(Reuters) - McDonald's Corp MCD.N and some of its franchisees were named jointly in complaints filed on Friday by the U.S. National Labor Relations Board's Office of the General Counsel, accusing them of labor violations in a widely anticipated move that could have wide-reaching implications for businesses.
Complaints were filed in 78 cases claiming that McDonald’s workers across the country were fired or intimidated for participating in union organizing and in a national protest movement calling for higher wages.
The complaints strike new ground in treating McDonald’s, the world’s largest restaurant chain, as a “joint employer,” meaning that it could be held liable along with its franchisees for any violations, the NLRB’s general counsel, Richard Griffin, said in a release.
Until now, McDonald’s and other companies that make wide use of franchises and contract employers have been insulated from such liability under the NLRB’s previous definition of what constituted a joint employer.
A McDonald’s spokeswoman said the company and franchisees would fight the claims.
“These allegations are driven in large part by a two-year, union-financed campaign that has targeted the McDonald’s brand and impacted McDonald’s restaurants,” said Lisa McComb, a company spokeswoman.
The complaints will be considered by administrative law judges beginning in March 2015; the decisions can be appealed to the five-member NLRB and ultimately to federal courts.
While Friday’s move was the first step in a long process, it has the potential to rewrite long-held rules governing labor relations between parent companies and franchises that are run as independent businesses.
For the last three decades, the NLRB has held that franchisers may only be considered joint employers if they are involved in setting wages and hiring workers.
Mary Joyce Carlson, counsel for the Fast Food Workers Organizing Committee, the union-backed group behind the protest movement, said Griffin was right to treat McDonald’s as a joint employer because of the control it exerts over franchises, including the way food is prepared and served.
Trade groups said the decision to treat McDonald’s as a joint employer would lead to uncertainty about how employment agreements are enforced and when companies can be sued for labor violations.
“This is chaos,” said Michael Lotito, a lawyer with law firm Littler Mendelson who represents companies in labor disputes.

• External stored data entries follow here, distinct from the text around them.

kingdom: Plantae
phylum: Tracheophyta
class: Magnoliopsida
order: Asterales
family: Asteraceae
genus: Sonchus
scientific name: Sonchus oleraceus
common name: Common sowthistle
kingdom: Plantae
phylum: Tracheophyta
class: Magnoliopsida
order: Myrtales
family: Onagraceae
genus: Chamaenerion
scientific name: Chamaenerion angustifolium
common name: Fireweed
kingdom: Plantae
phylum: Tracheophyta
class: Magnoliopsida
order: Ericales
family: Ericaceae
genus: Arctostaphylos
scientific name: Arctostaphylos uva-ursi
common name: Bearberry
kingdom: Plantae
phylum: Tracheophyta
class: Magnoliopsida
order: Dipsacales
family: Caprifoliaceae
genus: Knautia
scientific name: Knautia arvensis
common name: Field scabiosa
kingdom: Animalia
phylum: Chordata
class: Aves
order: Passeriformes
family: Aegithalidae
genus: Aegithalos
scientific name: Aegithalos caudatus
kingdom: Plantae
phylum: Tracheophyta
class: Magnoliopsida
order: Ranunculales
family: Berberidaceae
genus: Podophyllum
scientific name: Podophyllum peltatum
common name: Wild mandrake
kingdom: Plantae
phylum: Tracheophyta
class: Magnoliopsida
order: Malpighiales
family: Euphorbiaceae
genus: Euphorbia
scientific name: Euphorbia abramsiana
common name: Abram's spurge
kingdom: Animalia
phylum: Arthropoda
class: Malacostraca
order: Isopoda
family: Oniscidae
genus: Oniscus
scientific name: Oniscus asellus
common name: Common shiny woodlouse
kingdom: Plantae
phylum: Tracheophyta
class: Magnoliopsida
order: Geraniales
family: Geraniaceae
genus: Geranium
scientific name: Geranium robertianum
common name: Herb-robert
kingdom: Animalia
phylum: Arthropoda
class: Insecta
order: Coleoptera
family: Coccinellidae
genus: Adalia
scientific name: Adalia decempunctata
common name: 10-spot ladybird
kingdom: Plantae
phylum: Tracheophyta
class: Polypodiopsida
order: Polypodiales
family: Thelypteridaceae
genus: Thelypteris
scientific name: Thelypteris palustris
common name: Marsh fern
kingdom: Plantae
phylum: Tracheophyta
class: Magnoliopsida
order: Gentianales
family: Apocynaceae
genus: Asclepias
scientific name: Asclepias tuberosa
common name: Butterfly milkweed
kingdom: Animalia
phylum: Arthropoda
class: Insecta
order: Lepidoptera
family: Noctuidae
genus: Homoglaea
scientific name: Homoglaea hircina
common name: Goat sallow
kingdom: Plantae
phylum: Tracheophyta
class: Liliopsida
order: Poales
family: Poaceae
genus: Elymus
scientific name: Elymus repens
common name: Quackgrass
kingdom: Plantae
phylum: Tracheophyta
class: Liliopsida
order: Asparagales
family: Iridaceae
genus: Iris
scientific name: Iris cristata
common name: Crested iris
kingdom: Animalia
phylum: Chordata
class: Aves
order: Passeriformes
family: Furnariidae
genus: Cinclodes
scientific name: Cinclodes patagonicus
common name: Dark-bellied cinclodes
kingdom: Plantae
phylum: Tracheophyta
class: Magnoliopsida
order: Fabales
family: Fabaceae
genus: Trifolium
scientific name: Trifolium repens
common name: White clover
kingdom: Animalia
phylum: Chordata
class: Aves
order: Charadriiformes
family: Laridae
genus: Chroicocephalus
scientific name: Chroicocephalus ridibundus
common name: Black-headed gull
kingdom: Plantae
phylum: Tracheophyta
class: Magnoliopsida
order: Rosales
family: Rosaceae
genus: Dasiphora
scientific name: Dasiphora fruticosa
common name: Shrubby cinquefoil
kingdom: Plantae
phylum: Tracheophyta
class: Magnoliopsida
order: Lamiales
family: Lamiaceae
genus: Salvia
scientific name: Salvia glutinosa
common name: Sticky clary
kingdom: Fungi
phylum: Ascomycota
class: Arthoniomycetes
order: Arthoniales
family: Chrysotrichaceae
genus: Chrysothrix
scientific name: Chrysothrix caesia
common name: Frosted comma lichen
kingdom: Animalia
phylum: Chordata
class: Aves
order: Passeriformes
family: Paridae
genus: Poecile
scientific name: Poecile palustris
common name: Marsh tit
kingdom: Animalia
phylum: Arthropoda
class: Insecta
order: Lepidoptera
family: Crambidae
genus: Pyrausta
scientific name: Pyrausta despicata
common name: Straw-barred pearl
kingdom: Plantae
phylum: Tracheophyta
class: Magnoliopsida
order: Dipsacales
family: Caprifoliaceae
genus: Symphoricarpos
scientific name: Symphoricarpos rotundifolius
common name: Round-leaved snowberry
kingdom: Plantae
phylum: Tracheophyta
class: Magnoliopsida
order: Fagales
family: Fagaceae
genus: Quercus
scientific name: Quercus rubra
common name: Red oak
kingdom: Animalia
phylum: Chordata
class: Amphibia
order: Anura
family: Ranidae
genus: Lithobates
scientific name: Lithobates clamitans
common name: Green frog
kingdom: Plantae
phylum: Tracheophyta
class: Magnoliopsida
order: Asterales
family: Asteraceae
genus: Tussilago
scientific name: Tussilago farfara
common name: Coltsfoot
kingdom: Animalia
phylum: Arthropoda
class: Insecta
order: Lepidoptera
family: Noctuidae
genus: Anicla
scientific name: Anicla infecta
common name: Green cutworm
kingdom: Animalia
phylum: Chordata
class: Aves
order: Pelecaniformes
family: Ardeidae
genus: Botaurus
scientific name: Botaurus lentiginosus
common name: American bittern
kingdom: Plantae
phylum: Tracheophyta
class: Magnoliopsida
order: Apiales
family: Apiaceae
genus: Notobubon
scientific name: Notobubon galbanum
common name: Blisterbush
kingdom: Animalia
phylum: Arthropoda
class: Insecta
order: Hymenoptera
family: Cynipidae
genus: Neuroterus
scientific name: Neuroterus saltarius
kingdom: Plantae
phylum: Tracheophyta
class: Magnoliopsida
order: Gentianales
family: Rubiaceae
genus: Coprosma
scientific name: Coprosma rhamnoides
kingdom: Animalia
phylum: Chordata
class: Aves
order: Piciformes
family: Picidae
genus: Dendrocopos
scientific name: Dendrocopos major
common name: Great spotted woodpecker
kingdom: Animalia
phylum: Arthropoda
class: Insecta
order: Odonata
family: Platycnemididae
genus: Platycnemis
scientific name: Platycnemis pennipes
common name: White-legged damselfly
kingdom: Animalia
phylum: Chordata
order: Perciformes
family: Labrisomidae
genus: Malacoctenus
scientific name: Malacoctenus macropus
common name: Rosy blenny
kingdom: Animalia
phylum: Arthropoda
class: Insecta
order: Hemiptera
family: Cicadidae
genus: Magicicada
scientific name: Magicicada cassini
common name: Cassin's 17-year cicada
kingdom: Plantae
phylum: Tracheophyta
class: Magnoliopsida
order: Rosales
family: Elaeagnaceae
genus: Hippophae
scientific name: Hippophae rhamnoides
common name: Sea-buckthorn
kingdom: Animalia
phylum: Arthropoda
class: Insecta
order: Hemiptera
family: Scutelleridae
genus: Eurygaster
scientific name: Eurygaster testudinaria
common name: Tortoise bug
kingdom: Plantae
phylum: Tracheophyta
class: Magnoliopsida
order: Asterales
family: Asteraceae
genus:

The real losers could be the franchisees if companies decide to abandon the franchise model, said Robert Cresanti, vice president of the International Franchise Association, whose membership includes McDonald’s.
The franchise association says 8.5 million U.S. workers are employed by franchises.
Griffin, in a separate case in June, asked the NLRB to adopt a broader standard on joint employers that reflects the influence companies like McDonald’s have over working conditions, such as requiring the use of scheduling software.
The board is set to decide in that case whether it will begin to apply the broader standard, which would impact industries far beyond fast food.